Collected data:

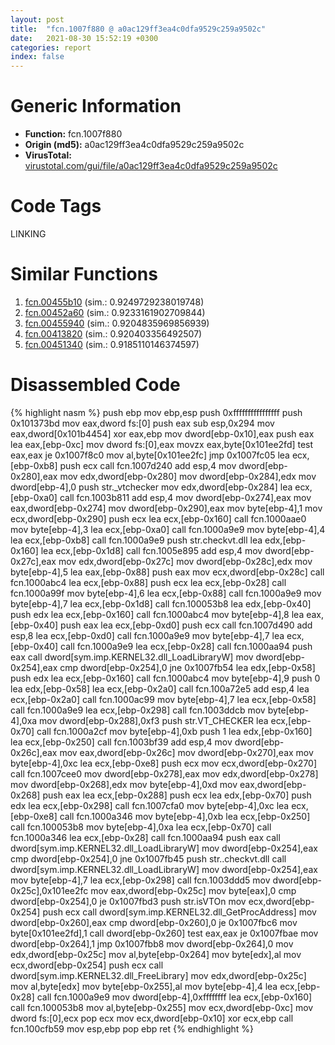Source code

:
 ```yaml
---
layout: post
title:  "fcn.1007f880 @ a0ac129ff3ea4c0dfa9529c259a9502c"
date:   2021-08-30 15:52:19 +0300
categories: report
index: false
---
```


# Generic Information
- **Function:** fcn.1007f880
- **Origin (md5):** a0ac129ff3ea4c0dfa9529c259a9502c
- **VirusTotal:** [virustotal.com/gui/file/a0ac129ff3ea4c0dfa9529c259a9502c][virustotal_ref]

# Code Tags
<span class="tag" id="LINKING">LINKING</span>


# Similar Functions

1. [fcn.00455b10][similar_1_ref] (sim.: 0.9249729238019748)
2. [fcn.00452a60][similar_2_ref] (sim.: 0.9233161902709844)
3. [fcn.00455940][similar_3_ref] (sim.: 0.9204835969856939)
4. [fcn.00413820][similar_4_ref] (sim.: 0.920403356492507)
5. [fcn.00451340][similar_5_ref] (sim.: 0.9185110146374597)


# Disassembled Code

{% highlight nasm %}
push ebp
mov ebp,esp
push 0xffffffffffffffff
push 0x101373bd
mov eax,dword fs:[0]
push eax
sub esp,0x294
mov eax,dword[0x101b4454]
xor eax,ebp
mov dword[ebp-0x10],eax
push eax
lea eax,[ebp-0xc]
mov dword fs:[0],eax
movzx eax,byte[0x101ee2fd]
test eax,eax
je 0x1007f8c0
mov al,byte[0x101ee2fc]
jmp 0x1007fc05
lea ecx,[ebp-0xb8]
push ecx
call fcn.1007d240
add esp,4
mov dword[ebp-0x280],eax
mov edx,dword[ebp-0x280]
mov dword[ebp-0x284],edx
mov dword[ebp-4],0
push str._vtchecker
mov edx,dword[ebp-0x284]
lea ecx,[ebp-0xa0]
call fcn.1003b811
add esp,4
mov dword[ebp-0x274],eax
mov eax,dword[ebp-0x274]
mov dword[ebp-0x290],eax
mov byte[ebp-4],1
mov ecx,dword[ebp-0x290]
push ecx
lea ecx,[ebp-0x160]
call fcn.1000aae0
mov byte[ebp-4],3
lea ecx,[ebp-0xa0]
call fcn.1000a9e9
mov byte[ebp-4],4
lea ecx,[ebp-0xb8]
call fcn.1000a9e9
push str.checkvt.dll
lea edx,[ebp-0x160]
lea ecx,[ebp-0x1d8]
call fcn.1005e895
add esp,4
mov dword[ebp-0x27c],eax
mov edx,dword[ebp-0x27c]
mov dword[ebp-0x28c],edx
mov byte[ebp-4],5
lea eax,[ebp-0x88]
push eax
mov ecx,dword[ebp-0x28c]
call fcn.1000abc4
lea ecx,[ebp-0x88]
push ecx
lea ecx,[ebp-0x28]
call fcn.1000a99f
mov byte[ebp-4],6
lea ecx,[ebp-0x88]
call fcn.1000a9e9
mov byte[ebp-4],7
lea ecx,[ebp-0x1d8]
call fcn.100053b8
lea edx,[ebp-0x40]
push edx
lea ecx,[ebp-0x160]
call fcn.1000abc4
mov byte[ebp-4],8
lea eax,[ebp-0x40]
push eax
lea ecx,[ebp-0xd0]
push ecx
call fcn.1007d490
add esp,8
lea ecx,[ebp-0xd0]
call fcn.1000a9e9
mov byte[ebp-4],7
lea ecx,[ebp-0x40]
call fcn.1000a9e9
lea ecx,[ebp-0x28]
call fcn.1000aa94
push eax
call dword[sym.imp.KERNEL32.dll_LoadLibraryW]
mov dword[ebp-0x254],eax
cmp dword[ebp-0x254],0
jne 0x1007fb54
lea edx,[ebp-0x58]
push edx
lea ecx,[ebp-0x160]
call fcn.1000abc4
mov byte[ebp-4],9
push 0
lea edx,[ebp-0x58]
lea ecx,[ebp-0x2a0]
call fcn.100a72e5
add esp,4
lea ecx,[ebp-0x2a0]
call fcn.1000ac99
mov byte[ebp-4],7
lea ecx,[ebp-0x58]
call fcn.1000a9e9
lea ecx,[ebp-0x298]
call fcn.1003ddcb
mov byte[ebp-4],0xa
mov dword[ebp-0x288],0xf3
push str.VT_CHECKER
lea ecx,[ebp-0x70]
call fcn.1000a2cf
mov byte[ebp-4],0xb
push 1
lea edx,[ebp-0x160]
lea ecx,[ebp-0x250]
call fcn.1003bf39
add esp,4
mov dword[ebp-0x26c],eax
mov eax,dword[ebp-0x26c]
mov dword[ebp-0x270],eax
mov byte[ebp-4],0xc
lea ecx,[ebp-0xe8]
push ecx
mov ecx,dword[ebp-0x270]
call fcn.1007cee0
mov dword[ebp-0x278],eax
mov edx,dword[ebp-0x278]
mov dword[ebp-0x268],edx
mov byte[ebp-4],0xd
mov eax,dword[ebp-0x268]
push eax
lea ecx,[ebp-0x288]
push ecx
lea edx,[ebp-0x70]
push edx
lea ecx,[ebp-0x298]
call fcn.1007cfa0
mov byte[ebp-4],0xc
lea ecx,[ebp-0xe8]
call fcn.1000a346
mov byte[ebp-4],0xb
lea ecx,[ebp-0x250]
call fcn.100053b8
mov byte[ebp-4],0xa
lea ecx,[ebp-0x70]
call fcn.1000a346
lea ecx,[ebp-0x28]
call fcn.1000aa94
push eax
call dword[sym.imp.KERNEL32.dll_LoadLibraryW]
mov dword[ebp-0x254],eax
cmp dword[ebp-0x254],0
jne 0x1007fb45
push str..checkvt.dll
call dword[sym.imp.KERNEL32.dll_LoadLibraryW]
mov dword[ebp-0x254],eax
mov byte[ebp-4],7
lea ecx,[ebp-0x298]
call fcn.1003ddd5
mov dword[ebp-0x25c],0x101ee2fc
mov eax,dword[ebp-0x25c]
mov byte[eax],0
cmp dword[ebp-0x254],0
je 0x1007fbd3
push str.isVTOn
mov ecx,dword[ebp-0x254]
push ecx
call dword[sym.imp.KERNEL32.dll_GetProcAddress]
mov dword[ebp-0x260],eax
cmp dword[ebp-0x260],0
je 0x1007fbc6
mov byte[0x101ee2fd],1
call dword[ebp-0x260]
test eax,eax
je 0x1007fbae
mov dword[ebp-0x264],1
jmp 0x1007fbb8
mov dword[ebp-0x264],0
mov edx,dword[ebp-0x25c]
mov al,byte[ebp-0x264]
mov byte[edx],al
mov ecx,dword[ebp-0x254]
push ecx
call dword[sym.imp.KERNEL32.dll_FreeLibrary]
mov edx,dword[ebp-0x25c]
mov al,byte[edx]
mov byte[ebp-0x255],al
mov byte[ebp-4],4
lea ecx,[ebp-0x28]
call fcn.1000a9e9
mov dword[ebp-4],0xffffffff
lea ecx,[ebp-0x160]
call fcn.100053b8
mov al,byte[ebp-0x255]
mov ecx,dword[ebp-0xc]
mov dword fs:[0],ecx
pop ecx
mov ecx,dword[ebp-0x10]
xor ecx,ebp
call fcn.100cfb59
mov esp,ebp
pop ebp
ret
{% endhighlight %}


[similar_1_ref]: /report/fcn.00455b10@279a61b1e76da49531f1f16fd1102a2d
[similar_2_ref]: /report/fcn.00452a60@c60344b51fa39a329b92557d24ff7670
[similar_3_ref]: /report/fcn.00455940@279a61b1e76da49531f1f16fd1102a2d
[similar_4_ref]: /report/fcn.00413820@279a61b1e76da49531f1f16fd1102a2d
[similar_5_ref]: /report/fcn.00451340@c60344b51fa39a329b92557d24ff7670
[virustotal_ref]: https://www.virustotal.com/gui/file/a0ac129ff3ea4c0dfa9529c259a9502c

Problem description: All the records above must be retyped exactly, except for their pictures.

Solution for this problem:
Source code

:
 ```yaml
---
layout: post
title:  "fcn.1007f880 @ a0ac129ff3ea4c0dfa9529c259a9502c"
date:   2021-08-30 15:52:19 +0300
categories: report
index: false
---
```


# Generic Information
- **Function:** fcn.1007f880
- **Origin (md5):** a0ac129ff3ea4c0dfa9529c259a9502c
- **VirusTotal:** [virustotal.com/gui/file/a0ac129ff3ea4c0dfa9529c259a9502c][virustotal_ref]

# Code Tags
<span class="tag" id="LINKING">LINKING</span>


# Similar Functions

1. [fcn.00455b10][similar_1_ref] (sim.: 0.9249729238019748)
2. [fcn.00452a60][similar_2_ref] (sim.: 0.9233161902709844)
3. [fcn.00455940][similar_3_ref] (sim.: 0.9204835969856939)
4. [fcn.00413820][similar_4_ref] (sim.: 0.920403356492507)
5. [fcn.00451340][similar_5_ref] (sim.: 0.9185110146374597)


# Disassembled Code

{% highlight nasm %}
push ebp
mov ebp,esp
push 0xffffffffffffffff
push 0x101373bd
mov eax,dword fs:[0]
push eax
sub esp,0x294
mov eax,dword[0x101b4454]
xor eax,ebp
mov dword[ebp-0x10],eax
push eax
lea eax,[ebp-0xc]
mov dword fs:[0],eax
movzx eax,byte[0x101ee2fd]
test eax,eax
je 0x1007f8c0
mov al,byte[0x101ee2fc]
jmp 0x1007fc05
lea ecx,[ebp-0xb8]
push ecx
call fcn.1007d240
add esp,4
mov dword[ebp-0x280],eax
mov edx,dword[ebp-0x280]
mov dword[ebp-0x284],edx
mov dword[ebp-4],0
push str._vtchecker
mov edx,dword[ebp-0x284]
lea ecx,[ebp-0xa0]
call fcn.1003b811
add esp,4
mov dword[ebp-0x274],eax
mov eax,dword[ebp-0x274]
mov dword[ebp-0x290],eax
mov byte[ebp-4],1
mov ecx,dword[ebp-0x290]
push ecx
lea ecx,[ebp-0x160]
call fcn.1000aae0
mov byte[ebp-4],3
lea ecx,[ebp-0xa0]
call fcn.1000a9e9
mov byte[ebp-4],4
lea ecx,[ebp-0xb8]
call fcn.1000a9e9
push str.checkvt.dll
lea edx,[ebp-0x160]
lea ecx,[ebp-0x1d8]
call fcn.1005e895
add esp,4
mov dword[ebp-0x27c],eax
mov edx,dword[ebp-0x27c]
mov dword[ebp-0x28c],edx
mov byte[ebp-4],5
lea eax,[ebp-0x88]
push eax
mov ecx,dword[ebp-0x28c]
call fcn.1000abc4
lea ecx,[ebp-0x88]
push ecx
lea ecx,[ebp-0x28]
call fcn.1000a99f
mov byte[ebp-4],6
lea ecx,[ebp-0x88]
call fcn.1000a9e9
mov byte[ebp-4],7
lea ecx,[ebp-0x1d8]
call fcn.100053b8
lea edx,[ebp-0x40]
push edx
lea ecx,[ebp-0x160]
call fcn.1000abc4
mov byte[ebp-4],8
lea eax,[ebp-0x40]
push eax
lea ecx,[ebp-0xd0]
push ecx
call fcn.1007d490
add esp,8
lea ecx,[ebp-0xd0]
call fcn.1000a9e9
mov byte[ebp-4],7
lea ecx,[ebp-0x40]
call fcn.1000a9e9
lea ecx,[ebp-0x28]
call fcn.1000aa94
push eax
call dword[sym.imp.KERNEL32.dll_LoadLibraryW]
mov dword[ebp-0x254],eax
cmp dword[ebp-0x254],0
jne 0x1007fb54
lea edx,[ebp-0x58]
push edx
lea ecx,[ebp-0x160]
call fcn.1000abc4
mov byte[ebp-4],9
push 0
lea edx,[ebp-0x58]
lea ecx,[ebp-0x2a0]
call fcn.100a72e5
add esp,4
lea ecx,[ebp-0x2a0]
call fcn.1000ac99
mov byte[ebp-4],7
lea ecx,[ebp-0x58]
call fcn.1000a9e9
lea ecx,[ebp-0x298]
call fcn.1003ddcb
mov byte[ebp-4],0xa
mov dword[ebp-0x288],0xf3
push str.VT_CHECKER
lea ecx,[ebp-0x70]
call fcn.1000a2cf
mov byte[ebp-4],0xb
push 1
lea edx,[ebp-0x160]
lea ecx,[ebp-0x250]
call fcn.1003bf39
add esp,4
mov dword[ebp-0x26c],eax
mov eax,dword[ebp-0x26c]
mov dword[ebp-0x270],eax
mov byte[ebp-4],0xc
lea ecx,[ebp-0xe8]
push ecx
mov ecx,dword[ebp-0x270]
call fcn.1007cee0
mov dword[ebp-0x278],eax
mov edx,dword[ebp-0x278]
mov dword[ebp-0x268],edx
mov byte[ebp-4],0xd
mov eax,dword[ebp-0x268]
push eax
lea ecx,[ebp-0x288]
push ecx
lea edx,[ebp-0x70]
push edx
lea ecx,[ebp-0x298]
call fcn.1007cfa0
mov byte[ebp-4],0xc
lea ecx,[ebp-0xe8]
call fcn.1000a346
mov byte[ebp-4],0xb
lea ecx,[ebp-0x250]
call fcn.100053b8
mov byte[ebp-4],0xa
lea ecx,[ebp-0x70]
call fcn.1000a346
lea ecx,[ebp-0x28]
call fcn.1000aa94
push eax
call dword[sym.imp.KERNEL32.dll_LoadLibraryW]
mov dword[ebp-0x254],eax
cmp dword[ebp-0x254],0
jne 0x1007fb45
push str..checkvt.dll
call dword[sym.imp.KERNEL32.dll_LoadLibraryW]
mov dword[ebp-0x254],eax
mov byte[ebp-4],7
lea ecx,[ebp-0x298]
call fcn.1003ddd5
mov dword[ebp-0x25c],0x101ee2fc
mov eax,dword[ebp-0x25c]
mov byte[eax],0
cmp dword[ebp-0x254],0
je 0x1007fbd3
push str.isVTOn
mov ecx,dword[ebp-0x254]
push ecx
call dword[sym.imp.KERNEL32.dll_GetProcAddress]
mov dword[ebp-0x260],eax
cmp dword[ebp-0x260],0
je 0x1007fbc6
mov byte[0x101ee2fd],1
call dword[ebp-0x260]
test eax,eax
je 0x1007fbae
mov dword[ebp-0x264],1
jmp 0x1007fbb8
mov dword[ebp-0x264],0
mov edx,dword[ebp-0x25c]
mov al,byte[ebp-0x264]
mov byte[edx],al
mov ecx,dword[ebp-0x254]
push ecx
call dword[sym.imp.KERNEL32.dll_FreeLibrary]
mov edx,dword[ebp-0x25c]
mov al,byte[edx]
mov byte[ebp-0x255],al
mov byte[ebp-4],4
lea ecx,[ebp-0x28]
call fcn.1000a9e9
mov dword[ebp-4],0xffffffff
lea ecx,[ebp-0x160]
call fcn.100053b8
mov al,byte[ebp-0x255]
mov ecx,dword[ebp-0xc]
mov dword fs:[0],ecx
pop ecx
mov ecx,dword[ebp-0x10]
xor ecx,ebp
call fcn.100cfb59
mov esp,ebp
pop ebp
ret
{% endhighlight %}


[similar_1_ref]: /report/fcn.00455b10@279a61b1e76da49531f1f16fd1102a2d
[similar_2_ref]: /report/fcn.00452a60@c60344b51fa39a329b92557d24ff7670
[similar_3_ref]: /report/fcn.00455940@279a61b1e76da49531f1f16fd1102a2d
[similar_4_ref]: /report/fcn.00413820@279a61b1e76da49531f1f16fd1102a2d
[similar_5_ref]: /report/fcn.00451340@c60344b51fa39a329b92557d24ff7670
[virustotal_ref]: https://www.virustotal.com/gui/file/a0ac129ff3ea4c0dfa9529c259a9502c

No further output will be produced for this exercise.